In Hamburg-Altona - in seinem schönsten Teil Ottensen - befindet sich eine leerstehende Fabrik, eine "Kathedrale der Arbeit", wie man in den 20er Jahren zu sagen pflegte. Hier etablierte sich 1989 die SCALA, um mit Unterstützung der Stadt und anderer Organisationen einen Aufführungsort zu führen, der "grenzüberschreitende" Produktionen vorstellen wollte. Ich gehörte als "Hauskomponist" und Teilhaber in der GmbH mit zum Team. In der ersten Zeit hauptsächlich als Tourneetheater für freie Gruppen genutzt, fiel 1989/90 die Entscheidung für eine erste hauseigene Produktion. Die Hamburger Kulturbehörde unterstützte das Projekt "Tender Buttons - ein poetisches Musiktheater".

Für mich erfüllte sich damit ein Wunschtraum, der in die frühen 60er Jahre zurückgeht. Aufmerksam gemacht durch Günter Blöckers Buch "Die neuen Wirklichkeiten", welches eher kritisch distanziert Gertrude Stein gegenüber stand, las ich zum ersten Mal ihre Schriften, u.zw. zuerst "Tender Buttons", also gleich das Steinigste der Stein und nicht zugänglichere Kost wie etwa "Die Autobiographie von Alice B. Toklas".

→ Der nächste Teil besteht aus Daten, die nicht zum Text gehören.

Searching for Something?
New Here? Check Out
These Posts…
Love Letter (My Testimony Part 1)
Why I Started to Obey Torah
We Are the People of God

Immer wollte ich schreiben, wie sie komponiert. Ich habe viele Ansätze gemacht, so z.B. 1990   mit dem kurzen Chorstück "Peeled Pencil, Choke" aus "Tender Buttons", aber es war noch nicht das Richtige.

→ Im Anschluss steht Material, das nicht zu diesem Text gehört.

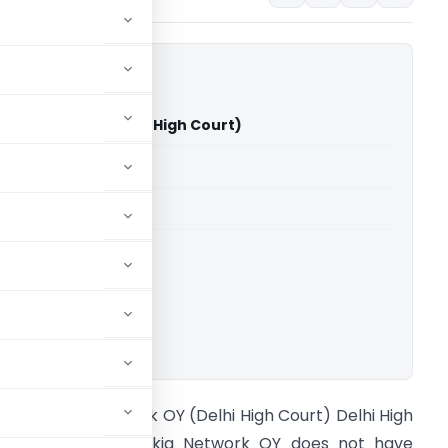
ia Network OY (Delhi High Court)
able for paid members
able for paid members
rts
,
Delhi High Court
ownload.
IT Vs Nokia Network OY (Delhi High Court) Delhi High
ourt held that Nokia Network OY does not have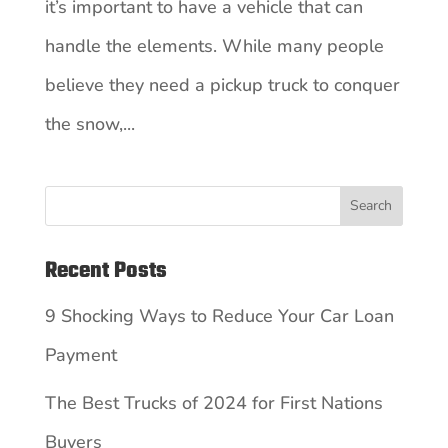
it’s important to have a vehicle that can
handle the elements. While many people
believe they need a pickup truck to conquer
the snow,...
Search
Recent Posts
9 Shocking Ways to Reduce Your Car Loan
Payment
The Best Trucks of 2024 for First Nations
Buyers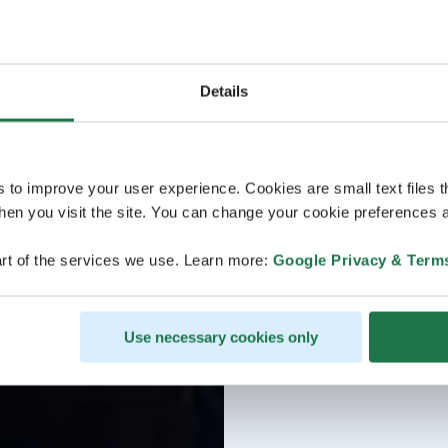
Details
s to improve your user experience. Cookies are small text files 
en you visit the site. You can change your cookie preferences a
rt of the services we use. Learn more:
Google Privacy & Term
Use necessary cookies only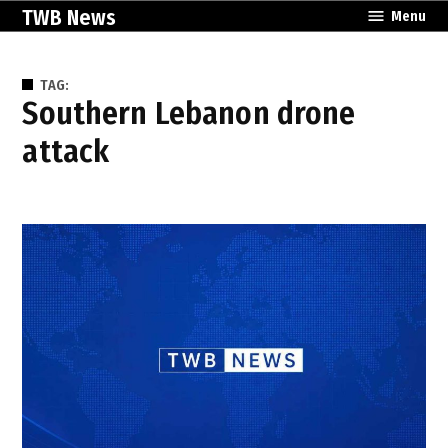
Skip
TWB News
Menu
to
content
TAG:
southern Lebanon drone
attack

Ulrike Gabrielli, die Dramaturgin und Mitgesellschafterin, und ich suchten uns die Mitarbeiter zusammen.

Jasmin Solfagharis schnurrige Inszenierung einer Kounadis-Oper hatte ich noch in guter Erinnerung. Sie präsentierte sich darin als gewitzte und bodenständige Geschichtenerzählerin. Ich war der Meinung, daß ein Musiktheater, das die Wahrnehmung zum Thema macht, bodenständige, realistische Beispiele bringen muß.

Mit Florence von Gerkan hatte ich bereits am Thalia Theater zusammengearbeitet. Mode, so gab sie mir zu verstehen, ist ein Zeichensystem, und damit trat die Kostümbildnerin offene Türen bei mir ein. (natürlich kannte sie "Système de la Mode" von Roland Barthes).

Beide sagten zu.

Später stieß Mascha Braun mit einer dicken Mappe von Bühnenentwürfen hinzu, an denen mich gerade jene faszinierten, die von einer fragmentarischen Unfertigkeit waren.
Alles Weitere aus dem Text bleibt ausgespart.